What is needed
The finished copy should hold every entry exactly as given, and no pictures.

___ Records supplied ___

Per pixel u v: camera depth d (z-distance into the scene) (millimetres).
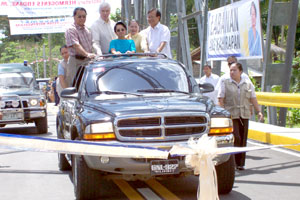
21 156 9719
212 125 5457
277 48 40719
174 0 20391
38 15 24672
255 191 6035
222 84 7688
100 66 6707
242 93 7602
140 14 26484
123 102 5691
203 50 17188
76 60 8781
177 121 5312
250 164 8164
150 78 6500
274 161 8398
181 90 6461
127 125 5199
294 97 11312
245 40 13195
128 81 6398
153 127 5207
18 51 79250
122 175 5398
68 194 6098
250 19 12805
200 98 6055
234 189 6168
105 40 9250
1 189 6547
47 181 7016
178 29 18656
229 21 14289
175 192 5969
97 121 5219
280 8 12391
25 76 15070
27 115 13898
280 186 6344
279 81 13047
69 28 8719
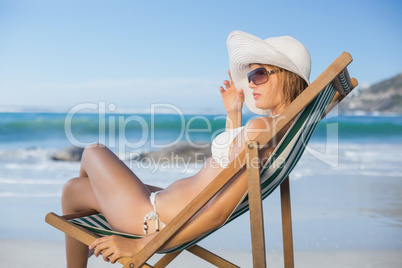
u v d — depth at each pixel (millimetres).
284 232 2291
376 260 3264
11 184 7375
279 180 1830
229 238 3877
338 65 1543
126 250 1714
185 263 3244
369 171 7973
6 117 14109
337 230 4121
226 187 1651
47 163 10562
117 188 1945
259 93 1951
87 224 1982
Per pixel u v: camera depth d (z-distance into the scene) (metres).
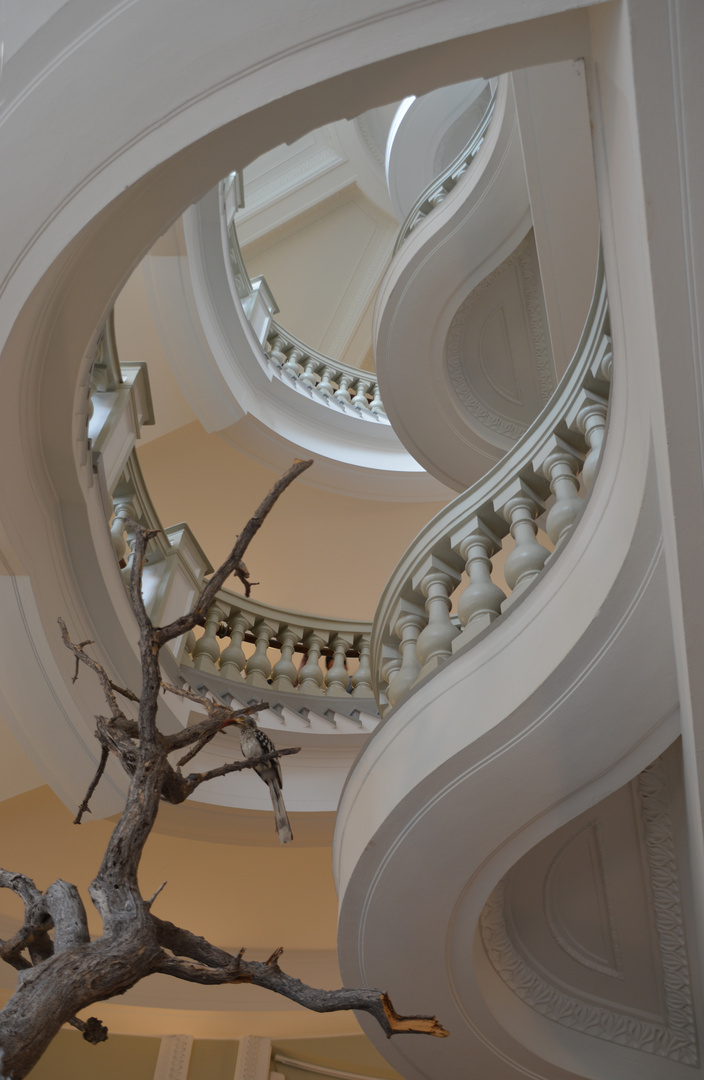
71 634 4.13
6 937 5.27
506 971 3.92
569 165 4.77
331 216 12.18
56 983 1.10
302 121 2.60
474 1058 3.86
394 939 3.55
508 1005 3.84
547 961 3.98
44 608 3.90
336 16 2.40
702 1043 3.98
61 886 1.31
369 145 11.86
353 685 5.97
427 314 6.14
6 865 5.48
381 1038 3.82
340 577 10.03
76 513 4.08
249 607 6.04
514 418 6.72
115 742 1.48
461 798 3.28
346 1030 6.22
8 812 5.22
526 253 5.91
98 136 2.72
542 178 4.84
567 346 5.49
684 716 2.95
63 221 2.84
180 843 5.61
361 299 12.18
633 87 2.02
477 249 5.84
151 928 1.21
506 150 5.47
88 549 4.16
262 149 2.71
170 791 1.46
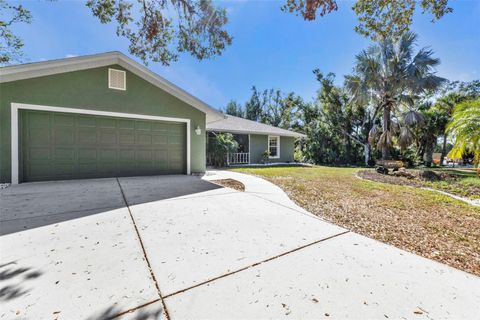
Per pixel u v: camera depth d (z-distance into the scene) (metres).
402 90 12.87
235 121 16.50
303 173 9.66
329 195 5.12
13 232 2.68
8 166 5.57
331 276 1.88
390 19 4.56
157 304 1.52
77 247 2.31
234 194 4.94
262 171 10.36
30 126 5.89
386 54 12.52
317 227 3.02
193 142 8.44
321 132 20.06
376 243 2.54
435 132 17.41
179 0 5.30
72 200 4.20
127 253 2.21
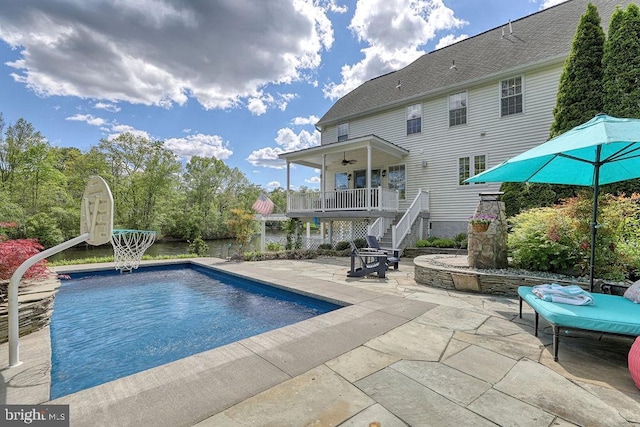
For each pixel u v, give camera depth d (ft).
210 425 5.73
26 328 11.61
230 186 128.67
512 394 6.90
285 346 9.58
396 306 14.29
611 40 23.50
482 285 16.61
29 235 56.90
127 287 23.79
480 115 35.37
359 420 5.92
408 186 41.34
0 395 7.08
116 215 73.82
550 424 5.86
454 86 36.32
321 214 38.96
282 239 54.19
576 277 14.99
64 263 29.86
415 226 36.35
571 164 13.56
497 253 17.53
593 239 12.41
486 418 6.01
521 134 32.53
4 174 62.03
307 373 7.82
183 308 18.07
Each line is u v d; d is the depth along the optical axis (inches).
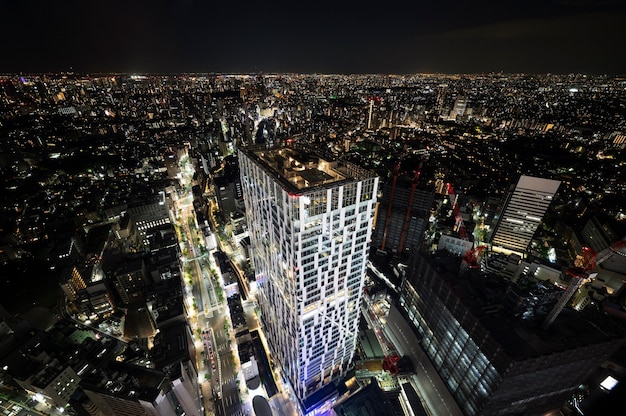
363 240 4077.3
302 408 5162.4
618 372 4662.9
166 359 5236.2
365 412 4820.4
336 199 3440.0
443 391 4911.4
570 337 3786.9
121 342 6122.1
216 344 6953.7
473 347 4200.3
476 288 4643.2
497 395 3902.6
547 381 3939.5
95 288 7303.2
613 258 7076.8
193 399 4970.5
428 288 5334.6
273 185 3523.6
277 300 4756.4
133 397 4296.3
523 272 7347.4
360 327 6968.5
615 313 6013.8
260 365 6235.2
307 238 3462.1
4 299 7337.6
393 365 5748.0
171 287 7436.0
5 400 5339.6
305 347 4507.9
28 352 5497.1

___

Result of this task
Per pixel u v: camera depth d (z-distance into the scene) (millimetres).
21 156 9719
212 125 5457
277 48 40719
174 0 20391
38 15 24672
255 191 6035
222 84 7688
100 66 6707
242 93 7602
140 14 26484
123 102 5691
203 50 17188
76 60 8781
177 121 5312
250 164 8164
150 78 6500
274 161 8398
181 90 6461
127 125 5199
294 97 11312
245 40 13195
128 81 6398
153 127 5207
18 51 79250
122 175 5398
68 194 6098
250 19 12805
200 98 6055
234 189 6168
105 40 9250
1 189 6547
47 181 7016
178 29 18656
229 21 14289
175 192 5969
97 121 5219
280 8 12391
25 76 15070
27 115 13898
280 186 6344
279 81 13047
69 28 8719
u v d — depth at each pixel (millimetres).
284 232 2291
376 260 3264
11 184 7375
279 180 1830
229 238 3877
338 65 1543
126 250 1714
185 263 3244
369 171 7973
6 117 14109
337 230 4121
226 187 1651
47 163 10562
117 188 1945
259 93 1951
87 224 1982
Per pixel u v: camera depth d (z-distance into the scene) (metres).
71 634 4.13
6 937 5.27
506 971 3.92
569 165 4.77
331 216 12.18
56 983 1.10
302 121 2.60
474 1058 3.86
394 939 3.55
508 1005 3.84
547 961 3.98
44 608 3.90
336 16 2.40
702 1043 3.98
61 886 1.31
369 145 11.86
353 685 5.97
427 314 6.14
6 865 5.48
381 1038 3.82
340 577 10.03
76 513 4.08
249 607 6.04
514 418 6.72
115 742 1.48
461 798 3.28
346 1030 6.22
8 812 5.22
526 253 5.91
98 136 2.72
542 178 4.84
567 346 5.49
684 716 2.95
63 221 2.84
180 843 5.61
361 299 12.18
633 87 2.02
477 249 5.84
151 928 1.21
506 150 5.47
88 549 4.16
262 149 2.71
170 791 1.46
Per pixel u v: camera depth d (z-distance into the scene) (metres).
402 90 12.87
235 121 16.50
303 173 9.66
329 195 5.12
13 232 2.68
8 166 5.57
331 276 1.88
390 19 4.56
157 304 1.52
77 247 2.31
234 194 4.94
262 171 10.36
30 126 5.89
386 54 12.52
317 227 3.02
193 142 8.44
321 132 20.06
376 243 2.54
435 132 17.41
179 0 5.30
72 200 4.20
127 253 2.21
For each pixel u v, give camera depth d (ft).
210 425 5.73
26 328 11.61
230 186 128.67
512 394 6.90
285 346 9.58
396 306 14.29
611 40 23.50
482 285 16.61
29 235 56.90
127 287 23.79
480 115 35.37
359 420 5.92
408 186 41.34
0 395 7.08
116 215 73.82
550 424 5.86
454 86 36.32
321 214 38.96
282 239 54.19
576 277 14.99
64 263 29.86
415 226 36.35
571 164 13.56
497 253 17.53
593 239 12.41
486 418 6.01
521 134 32.53
4 174 62.03
307 373 7.82
183 308 18.07
Each line is u v d; d is the depth along the optical axis (inches).
363 240 4077.3
302 408 5162.4
618 372 4662.9
166 359 5236.2
365 412 4820.4
336 199 3440.0
443 391 4911.4
570 337 3786.9
121 342 6122.1
216 344 6953.7
473 347 4200.3
476 288 4643.2
497 395 3902.6
547 381 3939.5
95 288 7303.2
613 258 7076.8
193 399 4970.5
428 288 5334.6
273 185 3523.6
277 300 4756.4
133 397 4296.3
523 272 7347.4
360 327 6968.5
615 313 6013.8
260 365 6235.2
307 238 3462.1
4 299 7337.6
393 365 5748.0
171 287 7436.0
5 400 5339.6
305 347 4507.9
28 352 5497.1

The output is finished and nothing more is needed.